> [THE EXERCISE]: Please copy the data below with every "common name" swapped for "vernacular name" and nothing else changed. Leave the pictures out.

─── SUPPLIED MATERIAL ───

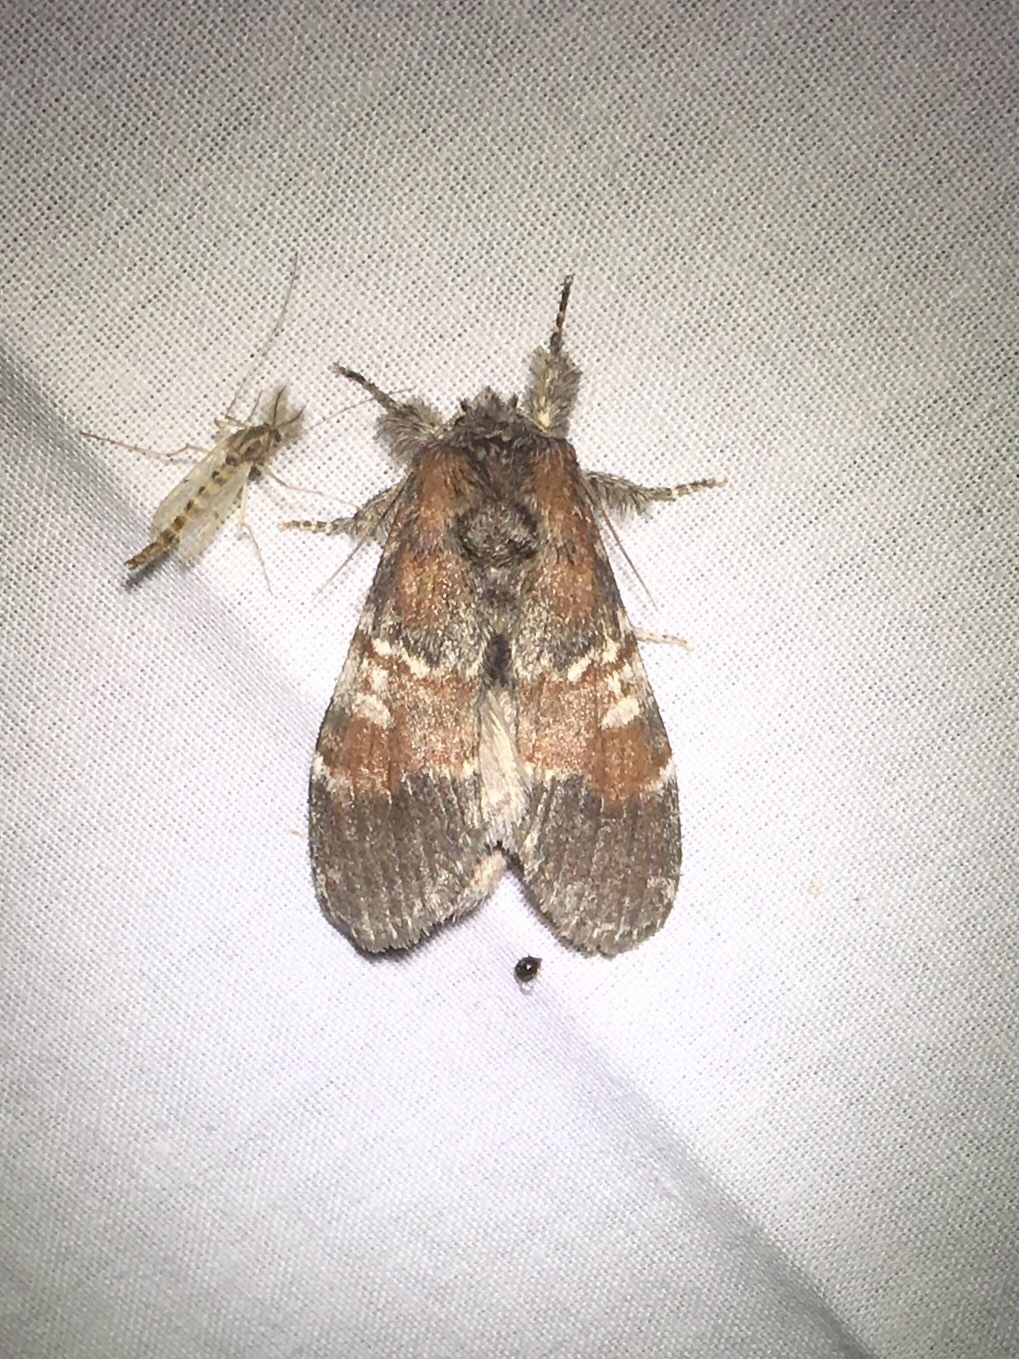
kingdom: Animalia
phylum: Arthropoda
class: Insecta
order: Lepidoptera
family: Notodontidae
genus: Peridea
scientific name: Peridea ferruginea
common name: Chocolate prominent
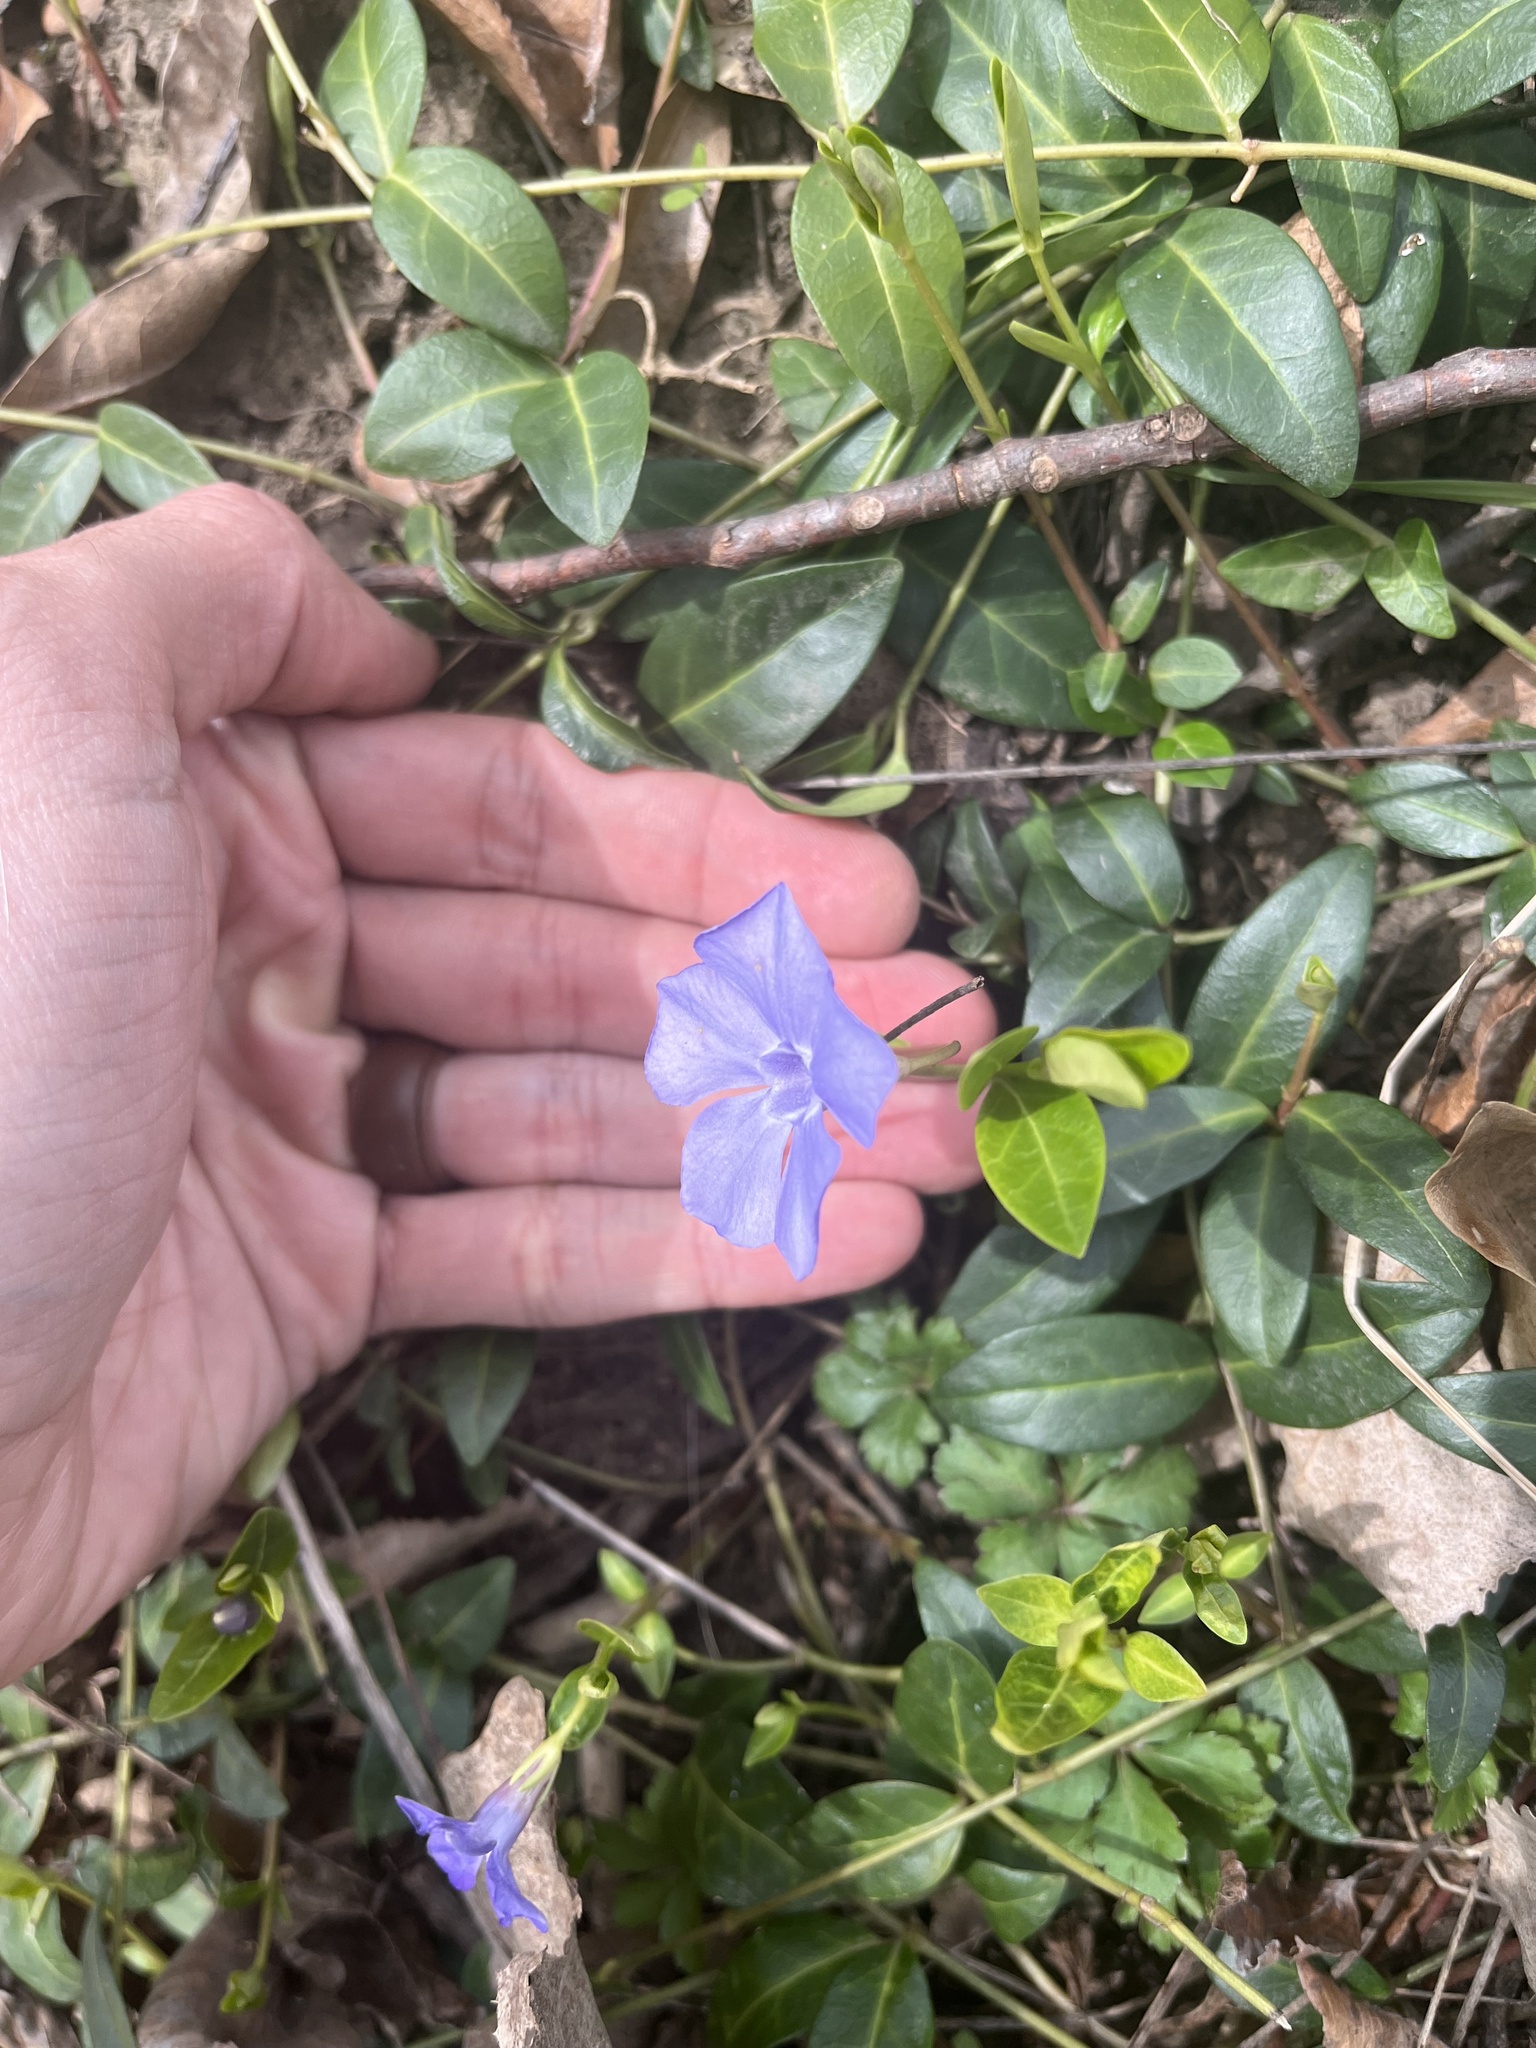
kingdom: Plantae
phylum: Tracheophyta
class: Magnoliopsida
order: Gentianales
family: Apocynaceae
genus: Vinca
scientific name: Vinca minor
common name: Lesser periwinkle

───

> [ANSWER FOR THE TASK]:
kingdom: Animalia
phylum: Arthropoda
class: Insecta
order: Lepidoptera
family: Notodontidae
genus: Peridea
scientific name: Peridea ferruginea
vernacular name: Chocolate prominent
kingdom: Plantae
phylum: Tracheophyta
class: Magnoliopsida
order: Gentianales
family: Apocynaceae
genus: Vinca
scientific name: Vinca minor
vernacular name: Lesser periwinkle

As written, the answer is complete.